Thx for saying that and also thx for taking a look and providing feedback!
> The one thing I find problematic is the use of shallow clones by default
FWIW, some of what is in that text is a result of similar discussion
that happened when
Documentation/admin-guide/quickly-build-trimmed-linux.rst was submitted
about a year ago, which also uses shallow clones by default.
Further a quick reminder, as it's easy to forget: most of us live in
areas where downloading a lot of data is not something that bothers us
or will take a lot of time. But it is different for some people that
will need this document.
Out of curiosity I just gave it a rough try with my 100 MBit (aka
neither-slow-nor-fast) connection.
Shallow clone:
246.67 MiB, 0m48,015s
Deepening the shallow clone to v5.18 while adding linux-6.1.y:
171.79 MiB, 1m47,510s
Full torvalds clone (just for completeness):
2.77 GiB, 7m36,892s
Full stable clone:
4.82 GiB, 12m12,093s
(reminder, those are just rough numbers, nothing else that was using the
connection much was going on, but this was not a lab setup!)

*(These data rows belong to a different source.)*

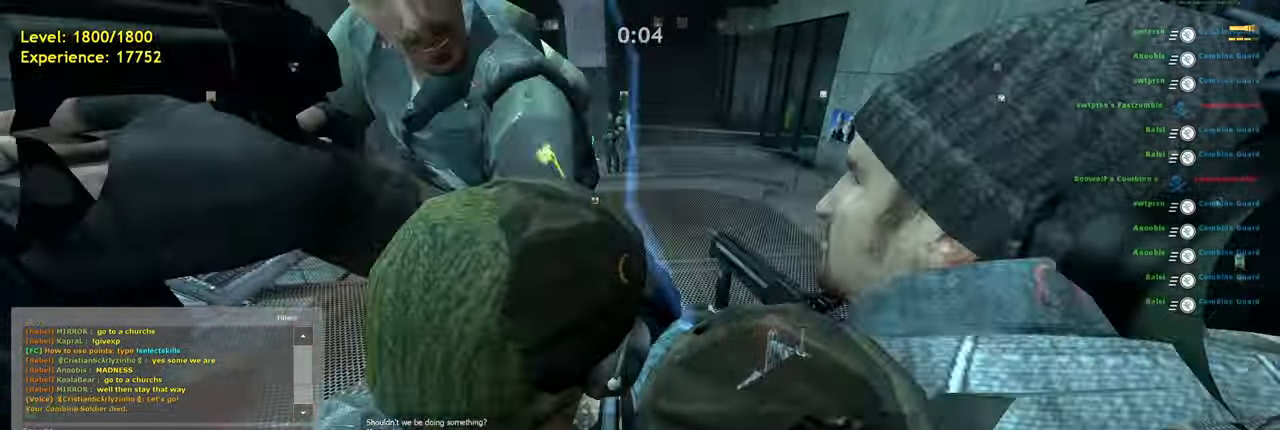
{"keys": [], "mouse": [], "events": []}
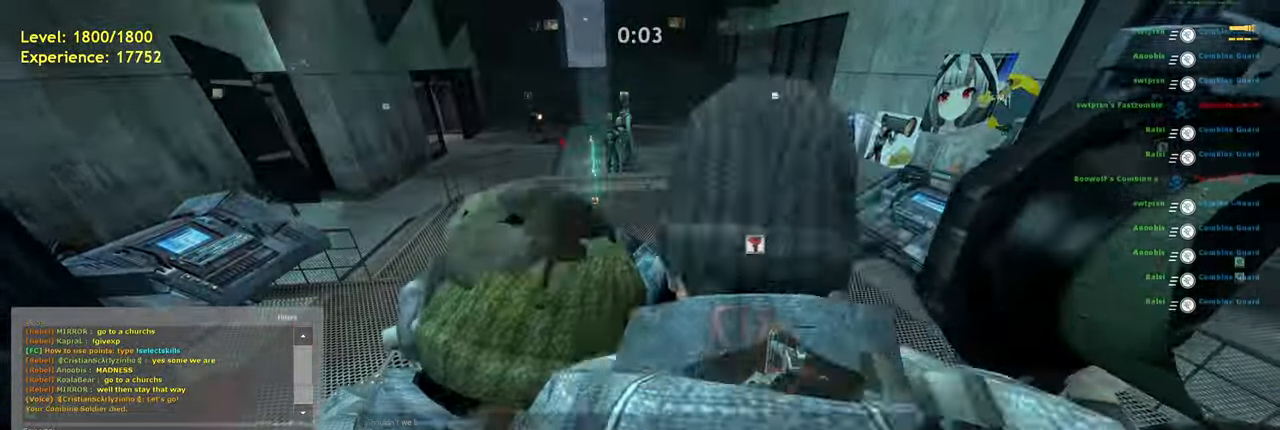
{"keys": ["s"], "mouse": [], "events": [[140, "d", "down"], [240, "d", "up"], [340, "s", "down"]]}
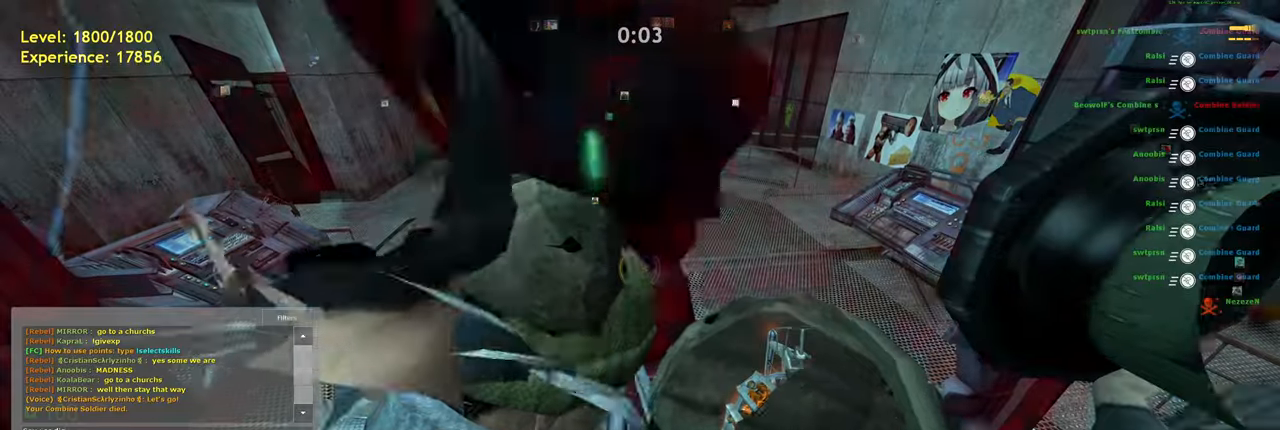
{"keys": ["e"], "mouse": [], "events": [[20, "a", "down"], [60, "s", "up"], [120, "a", "up"], [440, "e", "down"]]}
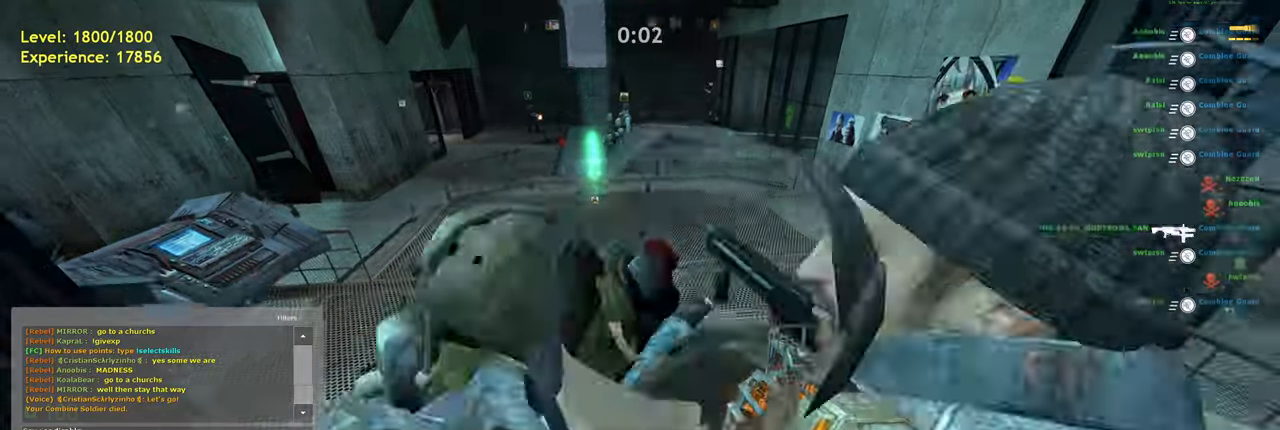
{"keys": [], "mouse": [], "events": [[60, "e", "up"], [100, "space", "down"], [200, "space", "up"], [240, "s", "down"], [320, "s", "up"]]}
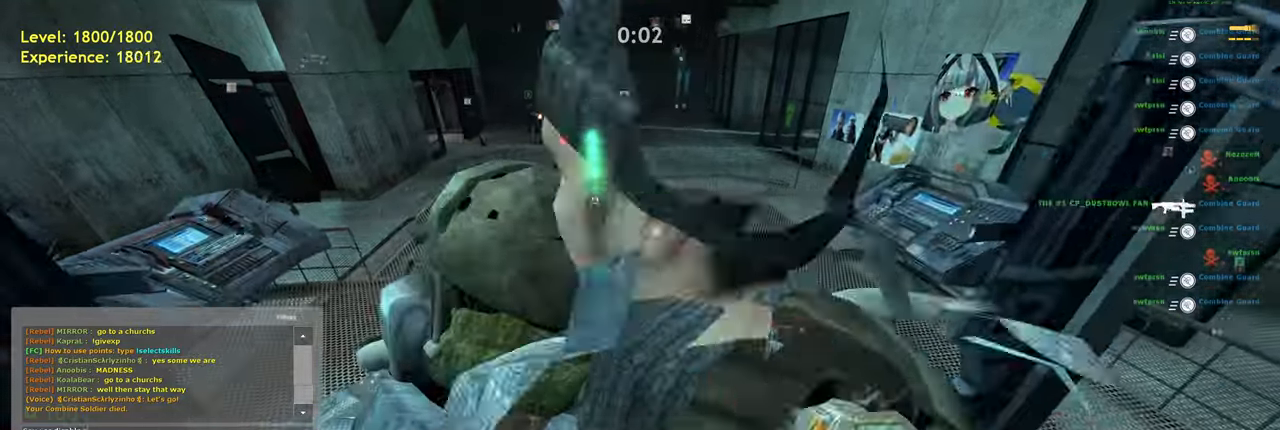
{"keys": [], "mouse": [], "events": [[120, "r", "down"], [180, "r", "up"]]}
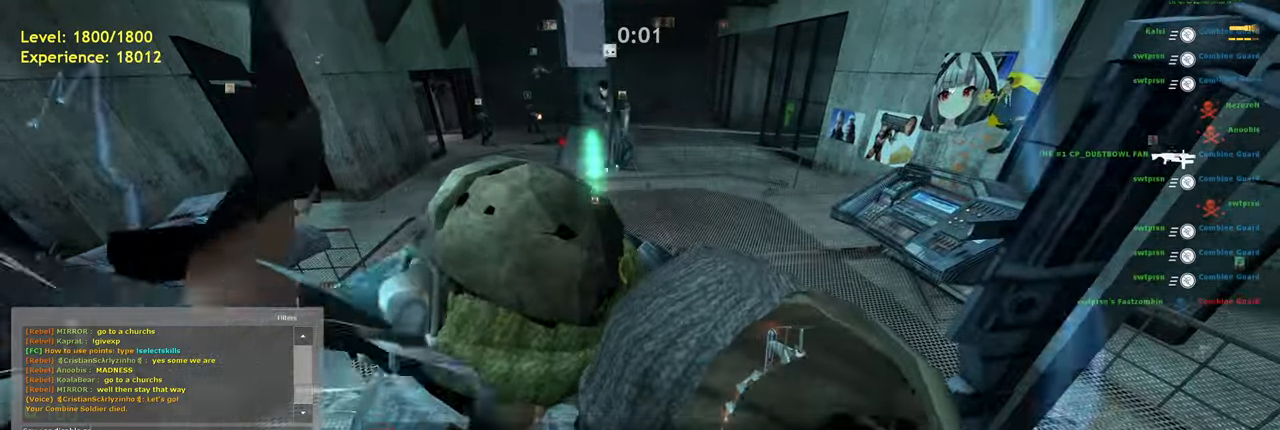
{"keys": [], "mouse": [], "events": [[200, "ctrl", "down"], [240, "a", "down"], [340, "a", "up"], [360, "ctrl", "up"]]}
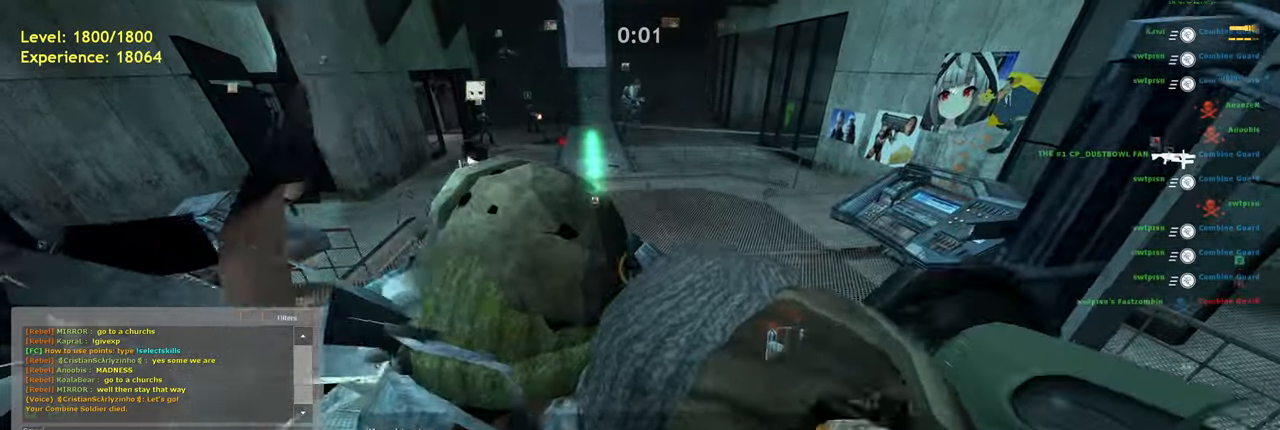
{"keys": [], "mouse": [], "events": []}
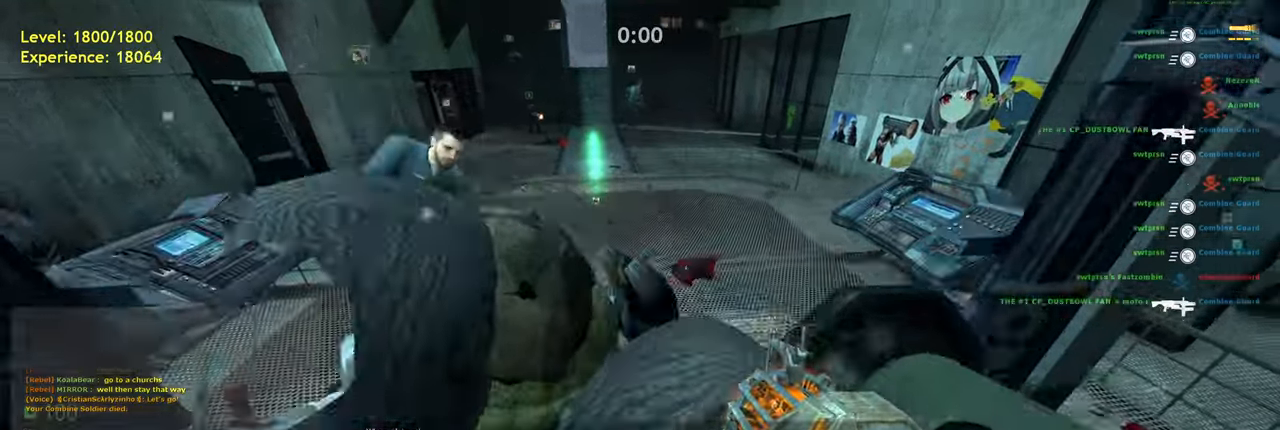
{"keys": [], "mouse": [], "events": []}
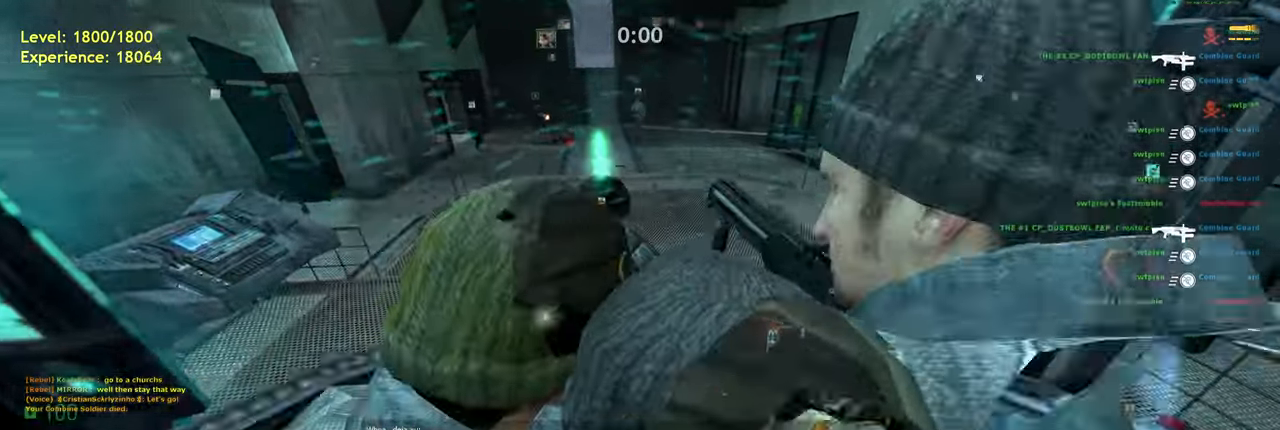
{"keys": ["s"], "mouse": [], "events": [[180, "w", "down"], [220, "w", "up"], [500, "s", "down"]]}
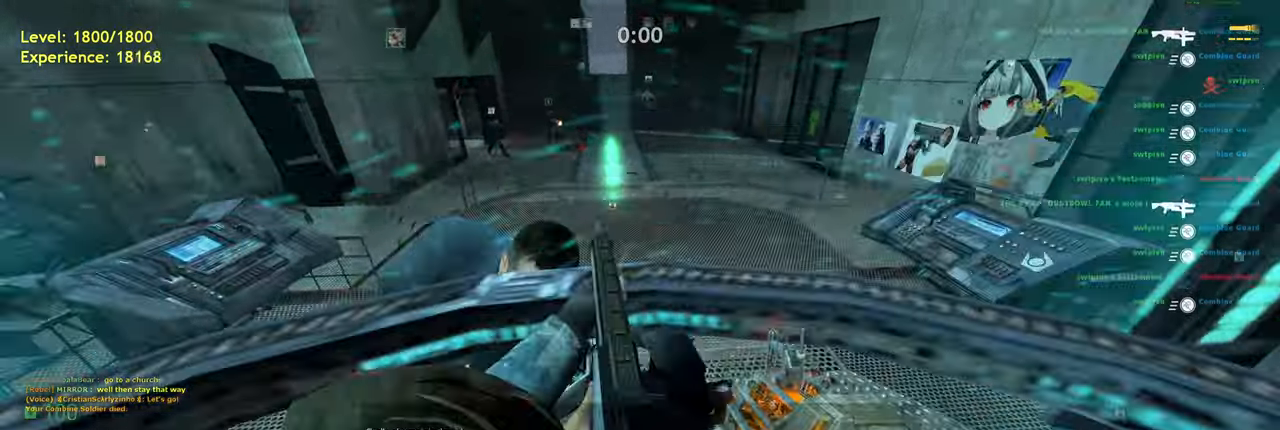
{"keys": [], "mouse": [], "events": [[40, "s", "up"]]}
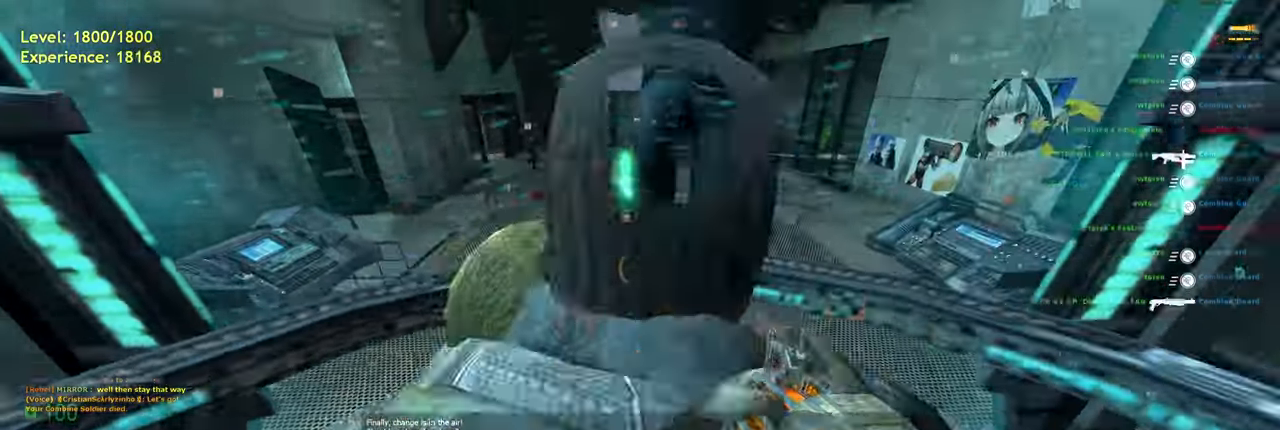
{"keys": [], "mouse": [], "events": []}
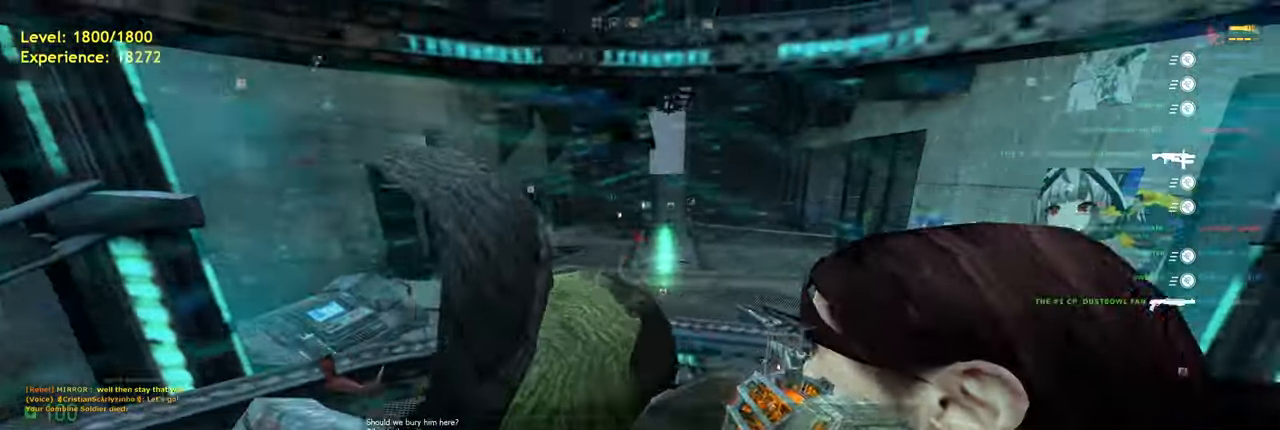
{"keys": [], "mouse": [], "events": []}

> and, well, the use of git in ways that I myself can't figure out without
> resorting to the man pages. I think it's a lot of dark corners of git
> that's overwhelming and really unrelated to the bisection itself.
>
> If I point people at that, and they have problems, I'm just going to
> tell them to:
>
> git clone git://git.kernel.org/pub/scm/linux/kernel/git/torvalds/linux.git
> cd linux
> git remote add stable git://git.kernel.org/pub/scm/linux/kernel/git/stable/linux-stable.git
> git fetch stable
This could be simplified, as linux-stable.git includes mainline, it's
just sometimes a few hours behind.
> And I can tell them to 'git checkout v<GOOD>' and 'git checkout v<BAD>'
> and proceed from there.
>
> To me, that's the TL;DR.
FWIW, I earlier today considered changing this myself. But then I
noticed the bundle clone instructions (more on that below) are complex
as well. :-/
Hmmm. Maybe switching to "do a full clone of linus' repo (without using
bundles) and just telling users to add the stable branches they might
need" by default would be a good middle ground for this document. Guess
then I'd switch quickly-build-trimmed-linux.rst over myself.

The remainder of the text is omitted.